**What the exercise asks**: Set down every entry once more, exactly as it appears.

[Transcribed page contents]
=====
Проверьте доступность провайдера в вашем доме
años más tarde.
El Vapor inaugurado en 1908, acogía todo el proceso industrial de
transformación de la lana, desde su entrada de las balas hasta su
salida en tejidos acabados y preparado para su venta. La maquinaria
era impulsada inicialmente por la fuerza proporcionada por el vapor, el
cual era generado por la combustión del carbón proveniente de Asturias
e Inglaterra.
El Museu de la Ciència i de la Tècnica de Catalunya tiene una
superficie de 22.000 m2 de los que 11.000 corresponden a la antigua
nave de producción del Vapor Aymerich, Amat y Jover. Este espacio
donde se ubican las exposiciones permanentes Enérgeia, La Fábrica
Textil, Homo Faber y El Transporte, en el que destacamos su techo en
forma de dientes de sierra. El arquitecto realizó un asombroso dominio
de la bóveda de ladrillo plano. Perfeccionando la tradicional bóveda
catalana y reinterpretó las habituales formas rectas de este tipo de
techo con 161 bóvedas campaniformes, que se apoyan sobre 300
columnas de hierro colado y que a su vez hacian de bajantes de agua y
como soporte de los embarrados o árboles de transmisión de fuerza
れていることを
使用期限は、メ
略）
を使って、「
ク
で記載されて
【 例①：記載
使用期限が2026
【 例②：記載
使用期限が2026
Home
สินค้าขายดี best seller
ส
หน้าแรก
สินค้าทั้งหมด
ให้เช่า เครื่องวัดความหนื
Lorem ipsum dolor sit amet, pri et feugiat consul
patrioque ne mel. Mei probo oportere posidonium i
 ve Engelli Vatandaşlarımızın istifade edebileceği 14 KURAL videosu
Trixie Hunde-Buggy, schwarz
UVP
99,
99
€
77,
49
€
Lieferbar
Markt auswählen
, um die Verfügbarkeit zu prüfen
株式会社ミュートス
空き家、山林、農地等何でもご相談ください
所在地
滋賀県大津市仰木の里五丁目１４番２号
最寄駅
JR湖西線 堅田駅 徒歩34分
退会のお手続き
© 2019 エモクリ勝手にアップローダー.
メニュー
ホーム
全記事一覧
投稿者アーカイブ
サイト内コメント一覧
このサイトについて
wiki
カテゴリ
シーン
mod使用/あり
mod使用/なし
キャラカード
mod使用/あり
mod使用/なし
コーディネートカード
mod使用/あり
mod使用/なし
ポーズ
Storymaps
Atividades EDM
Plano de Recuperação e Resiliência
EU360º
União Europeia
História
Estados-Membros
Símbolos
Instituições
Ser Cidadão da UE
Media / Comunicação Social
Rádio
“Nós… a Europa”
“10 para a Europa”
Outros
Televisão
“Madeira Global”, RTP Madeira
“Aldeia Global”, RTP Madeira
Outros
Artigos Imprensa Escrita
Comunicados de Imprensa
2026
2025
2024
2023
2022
=====
**Response to this task**:
Проверьте доступность провайдера в вашем доме
años más tarde.
El Vapor inaugurado en 1908, acogía todo el proceso industrial de
transformación de la lana, desde su entrada de las balas hasta su
salida en tejidos acabados y preparado para su venta. La maquinaria
era impulsada inicialmente por la fuerza proporcionada por el vapor, el
cual era generado por la combustión del carbón proveniente de Asturias
e Inglaterra.
El Museu de la Ciència i de la Tècnica de Catalunya tiene una
superficie de 22.000 m2 de los que 11.000 corresponden a la antigua
nave de producción del Vapor Aymerich, Amat y Jover. Este espacio
donde se ubican las exposiciones permanentes Enérgeia, La Fábrica
Textil, Homo Faber y El Transporte, en el que destacamos su techo en
forma de dientes de sierra. El arquitecto realizó un asombroso dominio
de la bóveda de ladrillo plano. Perfeccionando la tradicional bóveda
catalana y reinterpretó las habituales formas rectas de este tipo de
techo con 161 bóvedas campaniformes, que se apoyan sobre 300
columnas de hierro colado y que a su vez hacian de bajantes de agua y
como soporte de los embarrados o árboles de transmisión de fuerza
れていることを
使用期限は、メ
略）
を使って、「
ク
で記載されて
【 例①：記載
使用期限が2026
【 例②：記載
使用期限が2026
Home
สินค้าขายดี best seller
ส
หน้าแรก
สินค้าทั้งหมด
ให้เช่า เครื่องวัดความหนื
Lorem ipsum dolor sit amet, pri et feugiat consul
patrioque ne mel. Mei probo oportere posidonium i
 ve Engelli Vatandaşlarımızın istifade edebileceği 14 KURAL videosu
Trixie Hunde-Buggy, schwarz
UVP
99,
99
€
77,
49
€
Lieferbar
Markt auswählen
, um die Verfügbarkeit zu prüfen
株式会社ミュートス
空き家、山林、農地等何でもご相談ください
所在地
滋賀県大津市仰木の里五丁目１４番２号
最寄駅
JR湖西線 堅田駅 徒歩34分
退会のお手続き
© 2019 エモクリ勝手にアップローダー.
メニュー
ホーム
全記事一覧
投稿者アーカイブ
サイト内コメント一覧
このサイトについて
wiki
カテゴリ
シーン
mod使用/あり
mod使用/なし
キャラカード
mod使用/あり
mod使用/なし
コーディネートカード
mod使用/あり
mod使用/なし
ポーズ
Storymaps
Atividades EDM
Plano de Recuperação e Resiliência
EU360º
União Europeia
História
Estados-Membros
Símbolos
Instituições
Ser Cidadão da UE
Media / Comunicação Social
Rádio
“Nós… a Europa”
“10 para a Europa”
Outros
Televisão
“Madeira Global”, RTP Madeira
“Aldeia Global”, RTP Madeira
Outros
Artigos Imprensa Escrita
Comunicados de Imprensa
2026
2025
2024
2023
2022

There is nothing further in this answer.